Pourtant, l’enquête du Monde révèle l’urgence de la situation en retranscrivant de nombreux échanges entre les migrants, paniqués et apeurés, et le CROSS. Alors qu’à 3h30, un passager explique qu’il est littéralement "dans l’eau", le CROSS lui rétorque qu’il est dans les eaux anglaises et que ce n’est pas à eux d’intervenir.
Peu après 5 heures, le Cross prend la décision de clore l’événement sous la mention "secouru", sans pour autant s’assurer que les secours anglais ont bien sauvé l’embarcation en détresse.
La version de la préfecture maritime mise à mal ?
Cette enquête édifiante met à mal la version avancée par la préfecture maritime de la Manche et de la Mer du Nord (PREMAR) au lendemain du drame. Le 3 décembre, elle assurait que "le CROSS n’a eu connaissance de la situation que lors de l’appel passé par un pêcheur en milieu de journée".
Soit le 24 novembre, à 13h49, lorsque le patron de pêche du Saint Jacques 2 a prévenu le CROSS par radio qu’il se trouvait face à une quinzaine de corps flottants à la surface de l’eau alors qu’il travaillait.

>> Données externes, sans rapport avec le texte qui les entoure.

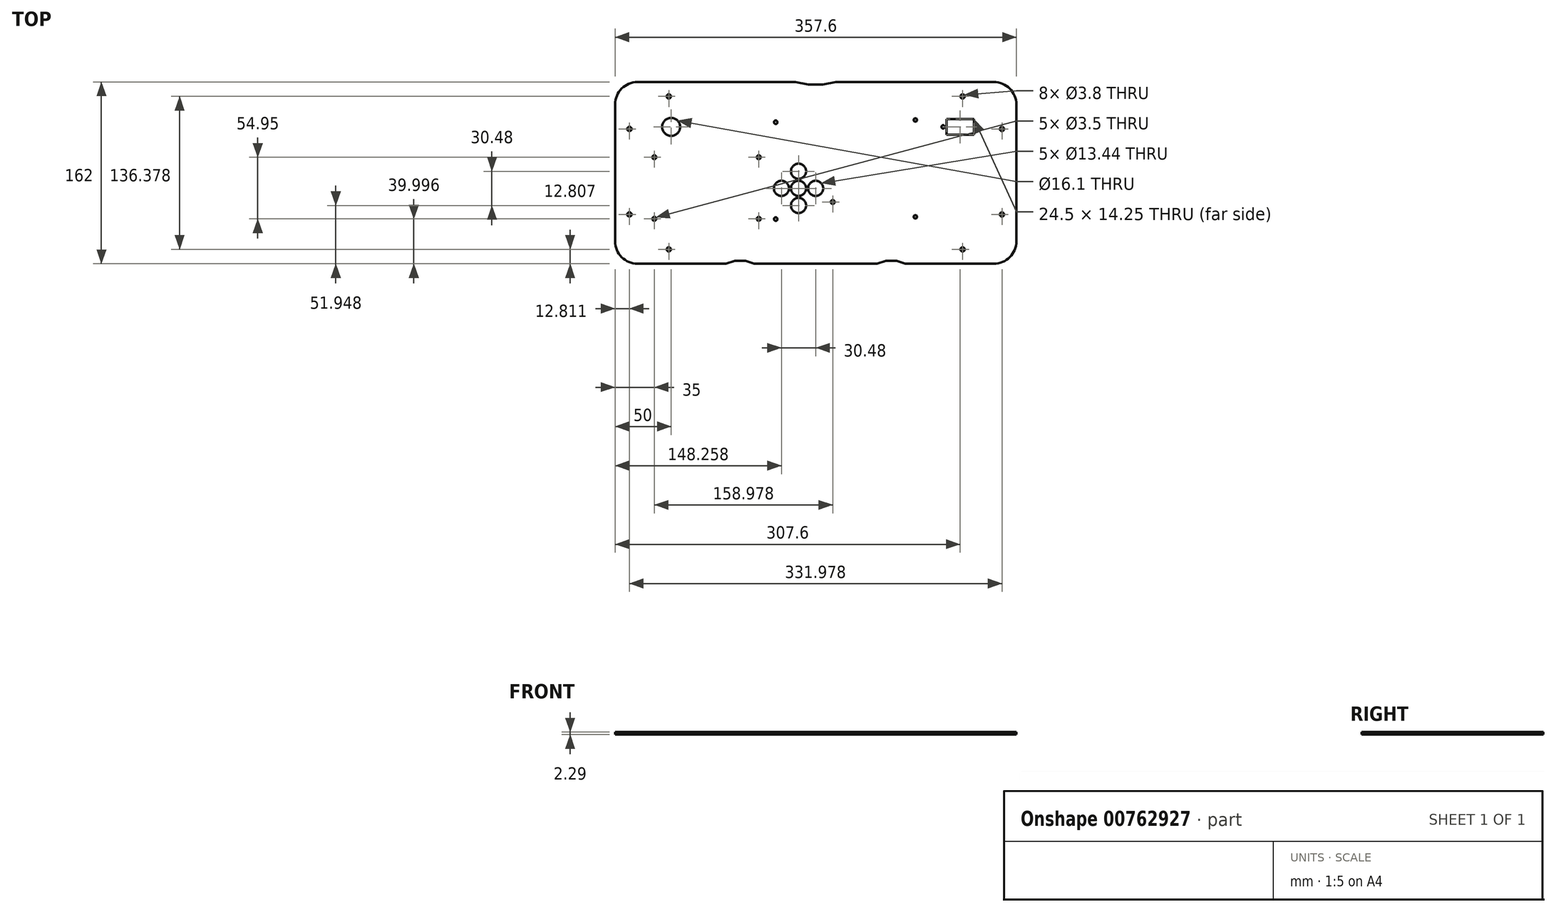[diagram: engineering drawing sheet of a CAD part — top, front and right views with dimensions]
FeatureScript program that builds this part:
annotation { "Feature Type Name" : "Feature", "Feature Type Description" : "" }
export const myFeature = defineFeature(function(context is Context, id is Id, definition is map)
    precondition{}
    {
        {
            var Q0;
            Q0=qCreatedBy(makeId("Top.planeOp"),FACE);
            var sketch = newSketch(context, id + "F0", { "sketchPlane" : qUnion([Q0])});
            skLineSegment(sketch, "E0.bottom", {"start": v(-158.73, 79.95) * mm, "end": v(-17.96, 79.95) * mm});
            skLineSegment(sketch, "E0.top", {"start": v(-158.73, -82.05) * mm, "end": v(-79.8, -82.05) * mm});
            skLineSegment(sketch, "E0.left", {"start": v(-178.8, 59.88) * mm, "end": v(-178.8, -61.99) * mm});
            skLineSegment(sketch, "E0.right", {"start": v(178.8, 59.88) * mm, "end": v(178.8, -61.99) * mm});
            skPoint(sketch, "E1.visualSharp", {"position": v(-178.8, 79.95) * mm});
            skArc(sketch, "E1.filletArc", {"start": v(-158.73, 79.95) * mm, "mid": v(-172.92, 74.07) * mm, "end": v(-178.8, 59.88) * mm});
            skPoint(sketch, "E2.visualSharp", {"position": v(-178.8, -82.05) * mm});
            skArc(sketch, "E2.filletArc", {"start": v(-178.8, -61.99) * mm, "mid": v(-172.92, -76.18) * mm, "end": v(-158.73, -82.05) * mm});
            skPoint(sketch, "E3.visualSharp", {"position": v(178.8, -82.05) * mm});
            skArc(sketch, "E3.filletArc", {"start": v(158.73, -82.05) * mm, "mid": v(172.92, -76.18) * mm, "end": v(178.8, -61.99) * mm});
            skPoint(sketch, "E4.visualSharp", {"position": v(178.8, 79.95) * mm});
            skArc(sketch, "E4.filletArc", {"start": v(178.8, 59.88) * mm, "mid": v(172.92, 74.07) * mm, "end": v(158.73, 79.95) * mm});
            skCircle(sketch, "E5", {"center": v(-130.9, 67.13) * mm, "radius": 1.9 * mm});
            skCircle(sketch, "E6", {"center": v(-165.99, 38.1) * mm, "radius": 1.9 * mm});
            skCircle(sketch, "E7", {"center": v(-165.99, -38.1) * mm, "radius": 1.9 * mm});
            skCircle(sketch, "E8", {"center": v(-130.9, -69.24) * mm, "radius": 1.9 * mm});
            skCircle(sketch, "E9.MirrorC", {"center": v(165.99, 38.1) * mm, "radius": 1.9 * mm});
            skCircle(sketch, "E10.MirrorC", {"center": v(130.9, 67.13) * mm, "radius": 1.9 * mm});
            skCircle(sketch, "E11.MirrorC", {"center": v(165.99, -38.1) * mm, "radius": 1.9 * mm});
            skCircle(sketch, "E12.MirrorC", {"center": v(130.9, -69.24) * mm, "radius": 1.9 * mm});
            skArc(sketch, "E13.0", {"start": v(-158.73, 60.9) * mm, "mid": v(-159.45, 60.6) * mm, "end": v(-159.75, 59.88) * mm});
            skLineSegment(sketch, "E13.1", {"start": v(-159.75, 59.88) * mm, "end": v(-159.75, -61.99) * mm, "construction": true});
            skLineSegment(sketch, "E13.2", {"start": v(-158.73, 60.9) * mm, "end": v(158.73, 60.9) * mm, "construction": true});
            skArc(sketch, "E13.3", {"start": v(-159.75, -61.99) * mm, "mid": v(-159.45, -62.7) * mm, "end": v(-158.73, -63) * mm});
            skArc(sketch, "E13.4", {"start": v(159.75, 59.88) * mm, "mid": v(159.45, 60.6) * mm, "end": v(158.73, 60.9) * mm});
            skLineSegment(sketch, "E13.5", {"start": v(159.75, 59.88) * mm, "end": v(159.75, -61.99) * mm, "construction": true});
            skArc(sketch, "E13.6", {"start": v(158.73, -63) * mm, "mid": v(159.45, -62.7) * mm, "end": v(159.75, -61.99) * mm});
            skLineSegment(sketch, "E13.7", {"start": v(-158.73, -63) * mm, "end": v(158.73, -63) * mm, "construction": true});
            skLineSegment(sketch, "E14", {"start": v(0, 79.95) * mm, "end": v(0, 0) * mm, "construction": true});
            skLineSegment(sketch, "E15", {"start": v(178.8, 0) * mm, "end": v(0, 0) * mm, "construction": true});
            skCircle(sketch, "E16", {"center": v(-128.8, 39.95) * mm, "radius": 8.05 * mm});
            skCircle(sketch, "E17", {"center": v(113.53, 39.95) * mm, "radius": 1.48 * mm});
            skLineSegment(sketch, "E18.bottom", {"start": v(116.55, 47.07) * mm, "end": v(141.05, 47.07) * mm});
            skLineSegment(sketch, "E18.top", {"start": v(116.55, 32.82) * mm, "end": v(141.05, 32.82) * mm});
            skLineSegment(sketch, "E18.left", {"start": v(116.55, 47.07) * mm, "end": v(116.55, 32.82) * mm});
            skLineSegment(sketch, "E18.right", {"start": v(141.05, 47.07) * mm, "end": v(141.05, 32.82) * mm});
            skLineSegment(sketch, "E19", {"start": v(141.05, 39.95) * mm, "end": v(116.55, 39.95) * mm, "construction": true});
            skCircle(sketch, "E20", {"center": v(144.08, 39.96) * mm, "radius": 1.48 * mm});
            skLineSegment(sketch, "E21", {"start": v(128.8, 47.07) * mm, "end": v(128.8, 32.82) * mm, "construction": true});
            skLineSegment(sketch, "E22", {"start": v(-6.5, 77.6) * mm, "end": v(6.5, 77.6) * mm});
            skLineSegment(sketch, "E23", {"start": v(0, 77.6) * mm, "end": v(0, 79.95) * mm, "construction": true});
            skLineSegment(sketch, "E24", {"start": v(6.5, 77.6) * mm, "end": v(17.96, 79.95) * mm});
            skLineSegment(sketch, "E25", {"start": v(-6.5, 77.6) * mm, "end": v(-17.96, 79.95) * mm});
            skLineSegment(sketch, "E26", {"start": v(17.96, 79.95) * mm, "end": v(158.73, 79.95) * mm});
            skPoint(sketch, "E27", {"position": v(-79.8, -82.05) * mm});
            skPoint(sketch, "E28", {"position": v(-54.8, -82.05) * mm});
            skLineSegment(sketch, "E29", {"start": v(-72.08, -79.45) * mm, "end": v(-62.52, -79.45) * mm});
            skLineSegment(sketch, "E30", {"start": v(-79.8, -82.05) * mm, "end": v(-72.08, -79.45) * mm});
            skLineSegment(sketch, "E31", {"start": v(-62.52, -79.45) * mm, "end": v(-54.8, -82.05) * mm});
            skLineSegment(sketch, "E32.trimOffspring", {"start": v(-54.8, -82.05) * mm, "end": v(54.8, -82.05) * mm});
            skPoint(sketch, "E33", {"position": v(79.8, -82.05) * mm});
            skPoint(sketch, "E34", {"position": v(54.8, -82.05) * mm});
            skLineSegment(sketch, "E35", {"start": v(62.52, -79.45) * mm, "end": v(72.08, -79.45) * mm});
            skLineSegment(sketch, "E36", {"start": v(79.8, -82.05) * mm, "end": v(72.08, -79.45) * mm});
            skLineSegment(sketch, "E37", {"start": v(54.8, -82.05) * mm, "end": v(62.52, -79.45) * mm});
            skLineSegment(sketch, "E38.trimOffspring", {"start": v(79.8, -82.05) * mm, "end": v(158.73, -82.05) * mm});
            skSolve(sketch);
        }
        {
            var Q0;
            Q0=makeQuery(id+"F0.imprint","IMPRINT",FACE,{"disambiguationData":[TD([[makeQuery(id+"F0.imprint","IMPRINT",EDGE,{"derivedFrom":sQuery(id+"F0.wireOp",EDGE,"E0.bottom")}),-1.0]])]});
            var sketch = newSketch(context, id + "F1", { "sketchPlane" : qUnion([Q0])});
            skLineSegment(sketch, "E39", {"start": v(91.38, -42.24) * mm, "end": v(91.38, -28.27) * mm, "construction": true});
            skLineSegment(sketch, "E40", {"start": v(91.38, -22.68) * mm, "end": v(91.38, 44.12) * mm, "construction": true});
            skLineSegment(sketch, "E41", {"start": v(88.84, 46.66) * mm, "end": v(-35.62, 46.66) * mm, "construction": true});
            skLineSegment(sketch, "E42", {"start": v(-38.16, 44.12) * mm, "end": v(-38.16, -42.24) * mm, "construction": true});
            skArc(sketch, "E43", {"start": v(91.38, 46.1) * mm, "mid": v(90.63, 47.9) * mm, "end": v(88.84, 48.64) * mm, "construction": true});
            skArc(sketch, "E44", {"start": v(88.84, -42.8) * mm, "mid": v(90.63, -42.06) * mm, "end": v(91.38, -40.26) * mm, "construction": true});
            skArc(sketch, "E45", {"start": v(-38.16, -42.05) * mm, "mid": v(-37.42, -43.85) * mm, "end": v(-35.62, -44.6) * mm, "construction": true});
            skArc(sketch, "E46", {"start": v(-35.62, 48.64) * mm, "mid": v(-37.42, 47.9) * mm, "end": v(-38.16, 46.1) * mm, "construction": true});
            skLineSegment(sketch, "E47", {"start": v(-35.62, -44.78) * mm, "end": v(88.84, -44.78) * mm, "construction": true});
            skArc(sketch, "E48", {"start": v(90.87, -21.21) * mm, "mid": v(91.23, -21.06) * mm, "end": v(91.38, -20.7) * mm, "construction": true});
            skArc(sketch, "E49", {"start": v(91.38, -26.3) * mm, "mid": v(91.23, -25.93) * mm, "end": v(90.87, -25.78) * mm, "construction": true});
            skArc(sketch, "E50", {"start": v(90.36, -25.28) * mm, "mid": v(90.51, -25.64) * mm, "end": v(90.87, -25.78) * mm, "construction": true});
            skArc(sketch, "E51", {"start": v(90.87, -21.21) * mm, "mid": v(90.51, -21.36) * mm, "end": v(90.36, -21.72) * mm, "construction": true});
            skLineSegment(sketch, "E52", {"start": v(90.36, -27.26) * mm, "end": v(90.36, -23.7) * mm, "construction": true});
            skCircle(sketch, "E53", {"center": v(88.84, -40.26) * mm, "radius": 1.55 * mm});
            skCircle(sketch, "E54", {"center": v(88.84, 46.1) * mm, "radius": 1.55 * mm});
            skCircle(sketch, "E55", {"center": v(-35.62, 44.12) * mm, "radius": 1.55 * mm});
            skCircle(sketch, "E56", {"center": v(-35.62, -42.24) * mm, "radius": 1.55 * mm});
            skCircle(sketch, "E57", {"center": v(-26.04, -14.86) * mm, "radius": 0.93 * mm, "construction": true});
            skCircle(sketch, "E58", {"center": v(-35.04, -14.86) * mm, "radius": 0.93 * mm, "construction": true});
            skCircle(sketch, "E59", {"center": v(4.44, -14.86) * mm, "radius": 0.93 * mm, "construction": true});
            skCircle(sketch, "E60", {"center": v(-4.56, -14.86) * mm, "radius": 0.93 * mm, "construction": true});
            skCircle(sketch, "E61", {"center": v(-15.3, -34.6) * mm, "radius": 0.93 * mm, "construction": true});
            skCircle(sketch, "E62", {"center": v(-15.3, -25.6) * mm, "radius": 0.93 * mm, "construction": true});
            skCircle(sketch, "E63", {"center": v(-15.3, -4.12) * mm, "radius": 0.93 * mm, "construction": true});
            skCircle(sketch, "E64", {"center": v(-15.3, 4.88) * mm, "radius": 0.93 * mm, "construction": true});
            skCircle(sketch, "E65", {"center": v(-10.8, -14.86) * mm, "radius": 0.93 * mm, "construction": true});
            skCircle(sketch, "E66", {"center": v(-19.8, -14.86) * mm, "radius": 0.93 * mm, "construction": true});
            skCircle(sketch, "E67", {"center": v(15.18, -27) * mm, "radius": 1.75 * mm});
            skLineSegment(sketch, "E68", {"start": v(-35.04, -14.86) * mm, "end": v(-26.04, -14.86) * mm, "construction": true});
            skLineSegment(sketch, "E69", {"start": v(-19.8, -14.86) * mm, "end": v(-10.8, -14.86) * mm, "construction": true});
            skLineSegment(sketch, "E70", {"start": v(-4.56, -14.86) * mm, "end": v(4.44, -14.86) * mm, "construction": true});
            skLineSegment(sketch, "E71", {"start": v(-15.3, -25.6) * mm, "end": v(-15.3, -34.6) * mm, "construction": true});
            skLineSegment(sketch, "E72", {"start": v(-15.3, 4.88) * mm, "end": v(-15.3, -4.12) * mm, "construction": true});
            skCircle(sketch, "E73", {"center": v(-30.54, -14.86) * mm, "radius": 6.72 * mm});
            skCircle(sketch, "E74", {"center": v(-15.3, -14.86) * mm, "radius": 6.72 * mm});
            skCircle(sketch, "E75", {"center": v(-15.3, 0.38) * mm, "radius": 6.72 * mm});
            skCircle(sketch, "E76", {"center": v(-0.06, -14.86) * mm, "radius": 6.72 * mm});
            skCircle(sketch, "E77", {"center": v(-15.3, -30.1) * mm, "radius": 6.72 * mm});
            skSolve(sketch);
        }
        {
            var Q0;
            Q0=makeQuery(id+"F0.imprint","IMPRINT",FACE,{"disambiguationData":[TD([[makeQuery(id+"F0.imprint","IMPRINT",EDGE,{"derivedFrom":sQuery(id+"F0.wireOp",EDGE,"E0.bottom")}),-1.0]])]});
            var sketch = newSketch(context, id + "F2", { "sketchPlane" : qUnion([Q0])});
            skLineSegment(sketch, "E78", {"start": v(-146.3, 15.45) * mm, "end": v(-48.25, 15.45) * mm, "construction": true});
            skLineSegment(sketch, "E79", {"start": v(-146.3, -44.6) * mm, "end": v(-48.25, -44.6) * mm, "construction": true});
            skLineSegment(sketch, "E80", {"start": v(-146.3, 15.45) * mm, "end": v(-146.3, -44.6) * mm, "construction": true});
            skLineSegment(sketch, "E81", {"start": v(-48.25, 15.45) * mm, "end": v(-48.25, -44.6) * mm, "construction": true});
            skLineSegment(sketch, "E82", {"start": v(-145.8, 5.2) * mm, "end": v(-48.75, 5.2) * mm, "construction": true});
            skLineSegment(sketch, "E83", {"start": v(-145.8, -34.5) * mm, "end": v(-48.75, -34.5) * mm, "construction": true});
            skLineSegment(sketch, "E84", {"start": v(-145.8, 5.2) * mm, "end": v(-145.8, -34.5) * mm, "construction": true});
            skLineSegment(sketch, "E85", {"start": v(-48.75, 5.2) * mm, "end": v(-48.75, -34.5) * mm, "construction": true});
            skCircle(sketch, "E86", {"center": v(-143.8, 12.9) * mm, "radius": 1.75 * mm});
            skCircle(sketch, "E87", {"center": v(-143.8, -42.05) * mm, "radius": 1.75 * mm});
            skCircle(sketch, "E88", {"center": v(-50.75, 12.9) * mm, "radius": 1.75 * mm});
            skCircle(sketch, "E89", {"center": v(-50.75, -42.05) * mm, "radius": 1.75 * mm});
            skLineSegment(sketch, "E90", {"start": v(-135.2, -1.55) * mm, "end": v(-59.2, -1.55) * mm, "construction": true});
            skLineSegment(sketch, "E91", {"start": v(-135.2, -27.8) * mm, "end": v(-59.2, -27.8) * mm, "construction": true});
            skLineSegment(sketch, "E92", {"start": v(-135.2, -1.55) * mm, "end": v(-135.2, -27.8) * mm, "construction": true});
            skLineSegment(sketch, "E93", {"start": v(-59.2, -1.55) * mm, "end": v(-59.2, -27.8) * mm, "construction": true});
            skSolve(sketch);
        }
        {
            var Q0;
            Q0=qSketchRegion(id+"F0",true);
            extrude(context, id + "F3", {"entities" : qUnion([Q0]), "depth" : 2.3 * mm, "offsetDistance" : 25 * mm});
        }
        {
            var Q0;
            Q0=qSketchRegion(id+"F2",true);
            extrude(context, id + "F4", {"entities" : qUnion([Q0]), "operationType" : NewBodyOperationType.REMOVE, "oppositeDirection" : true, "depth" : -2.3 * mm, "offsetDistance" : 25 * mm});
        }
        {
            var Q0;
            Q0=qSketchRegion(id+"F1",true);
            extrude(context, id + "F5", {"entities" : qUnion([Q0]), "operationType" : NewBodyOperationType.REMOVE, "oppositeDirection" : true, "depth" : -2.3 * mm, "offsetDistance" : 25 * mm});
        }
    });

Tous les appels reçus par le CROSS sont pris en compte et traités, quel que soit le secteur maritime, les gens sont secourus. Un renvoi de responsabilité entre centres de sauvetage en mer n'est pas réaliste.
Préfecture maritime de la Manche et de la mer du Nord, le 3 décembre 2021
"Je vois au travers de ce papier une accumulation de fautes individuelles de négligence, d’imprudence, témoigne Emmanuel Daoud, avocat de l’association Utopia 56 qui a porté plainte le 17 décembre 2021 pour homicide involontaire et omission de porter secours. Lorsque la PREMAR nous disait qu’ils n’étaient pas certains d’avoir eu un contact avec cette embarcation, ce que l’on peut dire à la lecture de ces échanges entre le Cross et les naufragés c’est que la PREMAR a soit souffert d’amnésie, soit menti par omission".
Oui, dit-il, cette tragédie humaine aurait pu être évitée. "Un bateau s’est approché, il a repéré l’embarcation, il prend ses instructions auprès du CROSS et l’opératrice lui dit : « non, ce n’est pas la peine ». Au moment où cette décision est prise, on sait que certains naufragés ont les pieds dans l’eau". Au regard du droit pénal, "la question de la responsabilité d’un certain nombre de personnes physiques mérite d’être examinée par les juges d’instruction et le parquet, au bénéfice de la présomption d’innocence".
"Tout ce qui est écrit est assez choquant", déclare Gérald Darmanin
Y a-t-il défaillance ? Nous avons posé la question au ministre de l’Intérieur ce 14 novembre. Il s'était immédiatement rendu à Calais le soir du drame. "Je n’en sais rien", répond Gérald Darmanin dans un premier temps, rappelant qu’une enquête a été ouverte et que la sûreté maritime dépend non pas de son ministère mais du ministère des Armées.
De ce que je comprends de l’article de ce grand journal, nous aurions dû intervenir parce que manifestement, ces personnes étaient dans les eaux françaises.
Gérald Darmanin, ministre de l’Intérieur
Néanmoins, après avoir lu l’article, Gérald Darmanin concède que "tout ce qui est écrit est assez choquant".
Il s’explique. "Ce qu’il faut voir, c’est si tout le monde a assumé ses responsabilités. Le droit de la mer est très clair, on l’a encore vu très récemment avec ce qui s’est passé en Méditerranée : quand un bateau est naufragé, quelle que soit cette embarcation, il doit avoir le port le plus proche pour être accueilli. Lorsque dans les eaux nationales, ces personnes lancent des SOS, c’est aux autorités de cet Etat d’intervenir. Et donc, de ce que je comprends de l’article de ce grand journal, nous aurions dû intervenir parce que manifestement, ces personnes étaient dans les eaux françaises".